WHAT THE TASK ASKS:
Find all the lines in the material below with the word "serwisu", and copy them.

─── DATA ───

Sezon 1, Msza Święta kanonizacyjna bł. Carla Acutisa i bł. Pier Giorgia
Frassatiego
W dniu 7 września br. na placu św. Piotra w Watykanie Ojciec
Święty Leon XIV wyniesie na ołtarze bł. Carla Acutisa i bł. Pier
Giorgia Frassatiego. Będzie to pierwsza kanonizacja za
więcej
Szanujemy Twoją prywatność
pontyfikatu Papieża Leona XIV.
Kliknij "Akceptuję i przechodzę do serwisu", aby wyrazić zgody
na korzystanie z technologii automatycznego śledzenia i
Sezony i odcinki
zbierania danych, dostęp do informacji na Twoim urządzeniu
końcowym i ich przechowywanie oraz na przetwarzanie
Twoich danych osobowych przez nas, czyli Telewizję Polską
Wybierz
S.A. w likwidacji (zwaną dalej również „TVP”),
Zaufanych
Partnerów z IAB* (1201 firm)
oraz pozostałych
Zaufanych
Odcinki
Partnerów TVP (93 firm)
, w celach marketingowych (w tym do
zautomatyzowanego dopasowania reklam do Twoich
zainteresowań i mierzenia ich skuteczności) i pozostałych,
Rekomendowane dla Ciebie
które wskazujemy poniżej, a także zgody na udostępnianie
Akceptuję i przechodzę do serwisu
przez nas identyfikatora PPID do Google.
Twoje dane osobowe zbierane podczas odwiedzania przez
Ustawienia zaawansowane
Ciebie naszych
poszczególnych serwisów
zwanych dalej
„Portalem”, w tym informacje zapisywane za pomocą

───
─── DATA ───

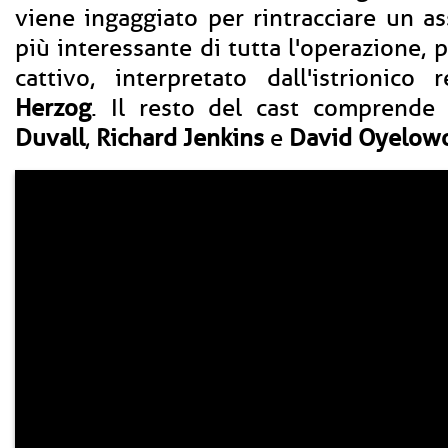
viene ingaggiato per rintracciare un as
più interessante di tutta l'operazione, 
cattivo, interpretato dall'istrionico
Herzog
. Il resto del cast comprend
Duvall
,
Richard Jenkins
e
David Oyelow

───

WRITTEN SOLUTION:
Kliknij "Akceptuję i przechodzę do serwisu", aby wyrazić zgody
Akceptuję i przechodzę do serwisu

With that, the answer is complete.